◆ PROBLEM DESCRIPTION:
Output every line below as it stands, dropping only the images.
*** MATERIALS PROVIDED
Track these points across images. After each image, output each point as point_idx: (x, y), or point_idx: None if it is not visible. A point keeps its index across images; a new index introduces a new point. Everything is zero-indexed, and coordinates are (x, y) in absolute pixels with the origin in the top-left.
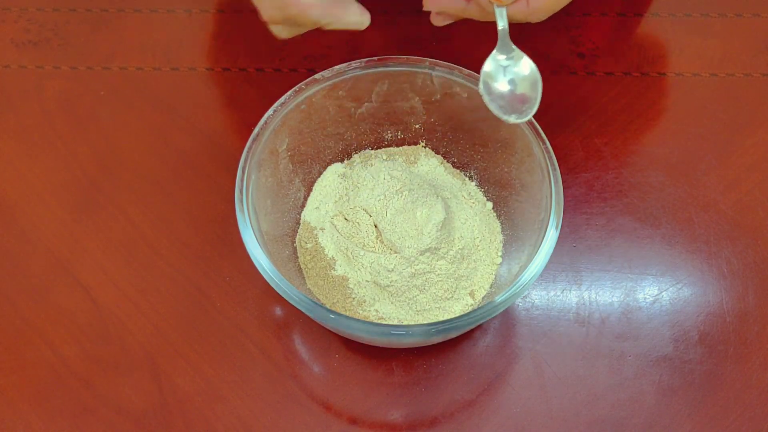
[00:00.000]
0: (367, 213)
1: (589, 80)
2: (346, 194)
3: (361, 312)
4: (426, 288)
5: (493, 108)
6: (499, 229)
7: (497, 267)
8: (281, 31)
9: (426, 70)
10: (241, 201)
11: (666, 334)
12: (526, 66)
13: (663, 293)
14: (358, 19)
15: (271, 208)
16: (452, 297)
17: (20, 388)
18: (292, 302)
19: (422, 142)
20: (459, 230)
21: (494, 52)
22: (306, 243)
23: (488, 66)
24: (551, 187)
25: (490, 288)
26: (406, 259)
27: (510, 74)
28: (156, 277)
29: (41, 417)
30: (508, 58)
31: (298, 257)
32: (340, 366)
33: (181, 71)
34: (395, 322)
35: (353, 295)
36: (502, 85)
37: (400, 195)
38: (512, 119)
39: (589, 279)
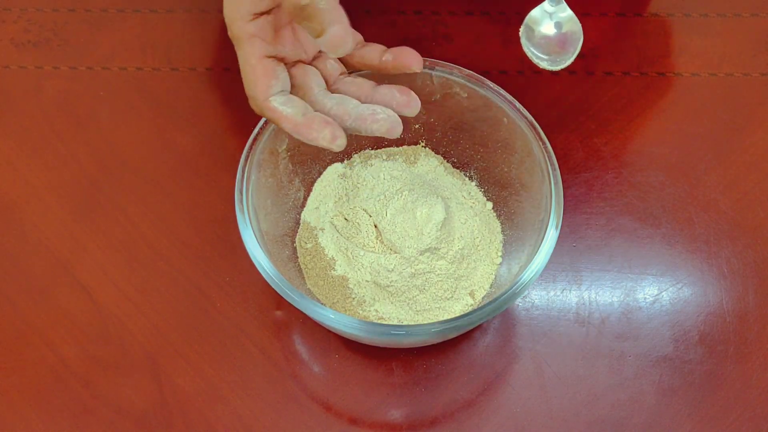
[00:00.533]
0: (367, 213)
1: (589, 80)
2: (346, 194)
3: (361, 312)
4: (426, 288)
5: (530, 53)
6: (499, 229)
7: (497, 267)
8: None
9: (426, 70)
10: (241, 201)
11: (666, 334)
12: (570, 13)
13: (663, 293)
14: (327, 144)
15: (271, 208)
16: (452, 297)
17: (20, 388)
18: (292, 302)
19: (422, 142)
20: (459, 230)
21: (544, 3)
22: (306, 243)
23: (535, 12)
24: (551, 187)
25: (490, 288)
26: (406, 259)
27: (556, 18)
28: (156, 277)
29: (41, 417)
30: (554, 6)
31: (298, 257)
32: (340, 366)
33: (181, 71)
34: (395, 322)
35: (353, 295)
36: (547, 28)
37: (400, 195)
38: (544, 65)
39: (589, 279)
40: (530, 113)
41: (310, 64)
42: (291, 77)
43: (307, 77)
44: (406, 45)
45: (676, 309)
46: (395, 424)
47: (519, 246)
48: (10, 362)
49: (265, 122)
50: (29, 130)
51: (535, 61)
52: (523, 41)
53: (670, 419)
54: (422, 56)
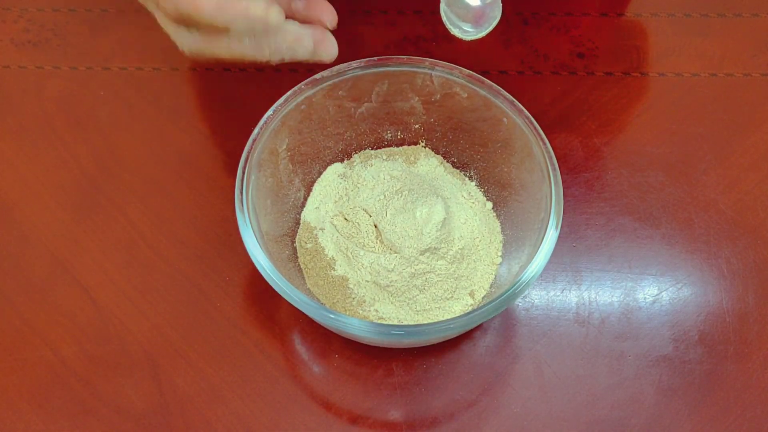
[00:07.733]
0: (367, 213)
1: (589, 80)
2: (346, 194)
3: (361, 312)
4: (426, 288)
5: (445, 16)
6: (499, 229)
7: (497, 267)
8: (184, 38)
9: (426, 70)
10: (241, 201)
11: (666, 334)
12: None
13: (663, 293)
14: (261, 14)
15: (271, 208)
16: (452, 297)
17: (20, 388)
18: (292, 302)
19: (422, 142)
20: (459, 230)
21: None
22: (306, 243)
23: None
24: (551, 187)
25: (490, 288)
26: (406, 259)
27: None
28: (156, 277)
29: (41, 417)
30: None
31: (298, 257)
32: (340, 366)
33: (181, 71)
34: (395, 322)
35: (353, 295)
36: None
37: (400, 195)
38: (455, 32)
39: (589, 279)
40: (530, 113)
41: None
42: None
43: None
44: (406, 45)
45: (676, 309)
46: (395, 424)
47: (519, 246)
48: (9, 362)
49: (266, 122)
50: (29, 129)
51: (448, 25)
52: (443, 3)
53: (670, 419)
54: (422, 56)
******
◆ RESPONSE TO THIS EXERCISE:
Track these points across images. After each image, output each point as point_idx: (x, y), or point_idx: None if it is not visible. A point keeps its index across images; a new index introduces a new point. Everything is zero-indexed, and coordinates are (x, y) in absolute pixels with the origin in the top-left.
[00:00.000]
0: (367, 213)
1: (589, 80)
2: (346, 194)
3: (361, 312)
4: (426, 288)
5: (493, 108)
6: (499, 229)
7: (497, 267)
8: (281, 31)
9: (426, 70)
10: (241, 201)
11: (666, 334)
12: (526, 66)
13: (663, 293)
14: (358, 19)
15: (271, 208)
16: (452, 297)
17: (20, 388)
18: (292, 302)
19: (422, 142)
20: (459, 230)
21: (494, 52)
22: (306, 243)
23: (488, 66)
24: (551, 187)
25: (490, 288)
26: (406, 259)
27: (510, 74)
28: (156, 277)
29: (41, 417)
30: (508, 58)
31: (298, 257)
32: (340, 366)
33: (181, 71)
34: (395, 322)
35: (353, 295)
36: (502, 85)
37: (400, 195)
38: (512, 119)
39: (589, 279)
[00:00.533]
0: (367, 213)
1: (589, 80)
2: (346, 194)
3: (361, 312)
4: (426, 288)
5: (530, 53)
6: (499, 229)
7: (497, 267)
8: None
9: (426, 70)
10: (241, 201)
11: (666, 334)
12: (570, 13)
13: (663, 293)
14: (327, 144)
15: (271, 208)
16: (452, 297)
17: (20, 388)
18: (292, 302)
19: (422, 142)
20: (459, 230)
21: (544, 3)
22: (306, 243)
23: (535, 12)
24: (551, 187)
25: (490, 288)
26: (406, 259)
27: (556, 18)
28: (156, 277)
29: (41, 417)
30: (554, 6)
31: (298, 257)
32: (340, 366)
33: (181, 71)
34: (395, 322)
35: (353, 295)
36: (547, 28)
37: (400, 195)
38: (544, 65)
39: (589, 279)
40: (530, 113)
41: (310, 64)
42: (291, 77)
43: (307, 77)
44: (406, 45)
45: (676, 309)
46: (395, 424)
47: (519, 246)
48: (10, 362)
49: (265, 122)
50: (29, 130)
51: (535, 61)
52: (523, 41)
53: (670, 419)
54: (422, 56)
[00:07.733]
0: (367, 213)
1: (589, 80)
2: (346, 194)
3: (361, 312)
4: (426, 288)
5: (445, 16)
6: (499, 229)
7: (497, 267)
8: (184, 38)
9: (426, 70)
10: (241, 201)
11: (666, 334)
12: None
13: (663, 293)
14: (261, 14)
15: (271, 208)
16: (452, 297)
17: (20, 388)
18: (292, 302)
19: (422, 142)
20: (459, 230)
21: None
22: (306, 243)
23: None
24: (551, 187)
25: (490, 288)
26: (406, 259)
27: None
28: (156, 277)
29: (41, 417)
30: None
31: (298, 257)
32: (340, 366)
33: (181, 71)
34: (395, 322)
35: (353, 295)
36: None
37: (400, 195)
38: (455, 32)
39: (589, 279)
40: (530, 113)
41: None
42: None
43: None
44: (406, 45)
45: (676, 309)
46: (395, 424)
47: (519, 246)
48: (9, 362)
49: (266, 122)
50: (29, 129)
51: (448, 25)
52: (443, 3)
53: (670, 419)
54: (422, 56)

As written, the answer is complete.